TANTO TEMPO FA IN UNA, GALASSIA VICINA VICINA
Mass Effect è il risultato di uno sviluppo di quattro, intensi, anni. Il team che aveva realizzato qualche tempo prima Jade Empire e Star Wars: Knights of the Old Republic stava realizzando quello che è, di fatto, un videogioco di ruolo d’azione, in terza persona, fantascientifico e originale. Niente licenze quali Star Wars o simili, ma un gioco che non appartenga a nessuno oltre che a quella BioWare capitanata (fino al 2014) da Casey Hudson. Il primo elemento di distacco rispetto a lavori quali Jade Empire e Star Wars, riguarda la gestione dei combattimenti che non sono più risolti rispettando le classiche regole da “gioco da tavolo”, quindi con turni e azioni da compiere. Tutto si svolge in tempo reale, pur mantenendo la pausa tattica che possa servire, al giocatore, per impartire ordini specifici ai classici due compagni di squadra che affiancano il protagonista.

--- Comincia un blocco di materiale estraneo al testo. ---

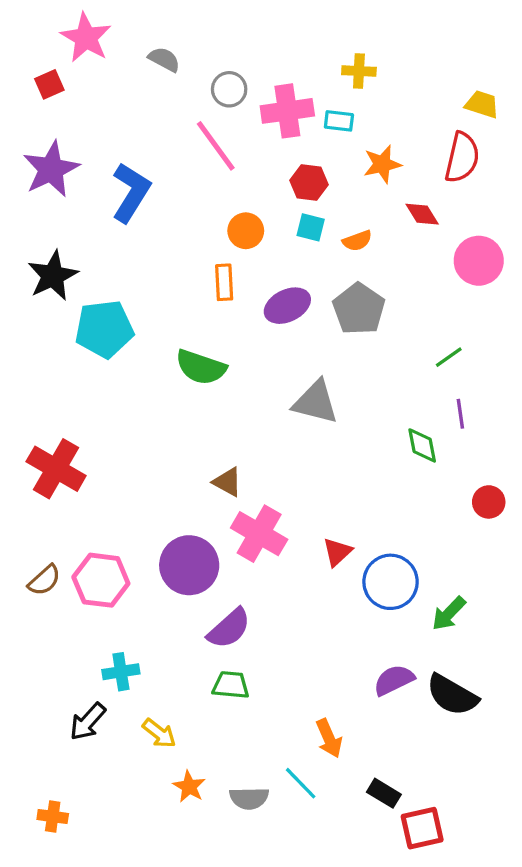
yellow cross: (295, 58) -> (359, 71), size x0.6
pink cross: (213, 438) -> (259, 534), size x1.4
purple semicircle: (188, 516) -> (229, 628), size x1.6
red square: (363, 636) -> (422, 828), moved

Prima di spendere qualche parola sul protagonista, vogliamo soffermarci sull’ambientazione: la nostra galassia, la Via Lattea. I visionari sceneggiatori di BioWare immaginano che in seguito a scoperte archeologiche su Marte e all’attivazione di quello che viene definito “portale galattico” nei pressi di Caronte, satellite di Plutone, l’Umanità riesca a raggiungere i punti più lontani della galassia in pochi momenti, grazie alla possibilità di viaggiare più veloci della luce. Questa possibilità di viaggiare oltre la velocità della luce viene definita “effetto massa”, Mass Effect, che è il nome che battezza tutta la serie di videogiochi.
La Vita Lattea, dunque, è il teatro degli avvenimenti che vedono il Comandante Shepard e la sua astronave, una fregata dell’Alleanza Umana di nome Normandy, gli assoluti protagonisti. La minaccia a cui si deve far fronte si chiama Razziatori, una specie di bio-macchine che si risveglia quando le civiltà galattiche raggiungono il loro massimo apice tecnologico, per assorbirle e conseguentemente sterminarle senza risparmiarne alcuna.
EFFETTO MASSA
Il primo Mass Effect introduce il giocatore in questa Via Lattea che ha del prodigioso. Ha una storia politica e tecnologica plausibile, plurisecolare, offre un caleidoscopio di razze, civiltà e culture diverse tra loro, suggerisce che l’Umanità si sia riunita in un’unica, grande, Alleanza che non tiene più conto di etnia, religione e colore della pelle. Una volta che i confini dell’Uomo diventano quelli della galassia stessa, per sopravvivere viene meno il concetto di “nazioni” o confini di stato ed emerge il concetto di “abitanti dello stesso pianeta”, prima e “della stessa galassia” dopo, di fronte ad una minaccia che non interessa solo il pianeta Terra ma tutto quanto.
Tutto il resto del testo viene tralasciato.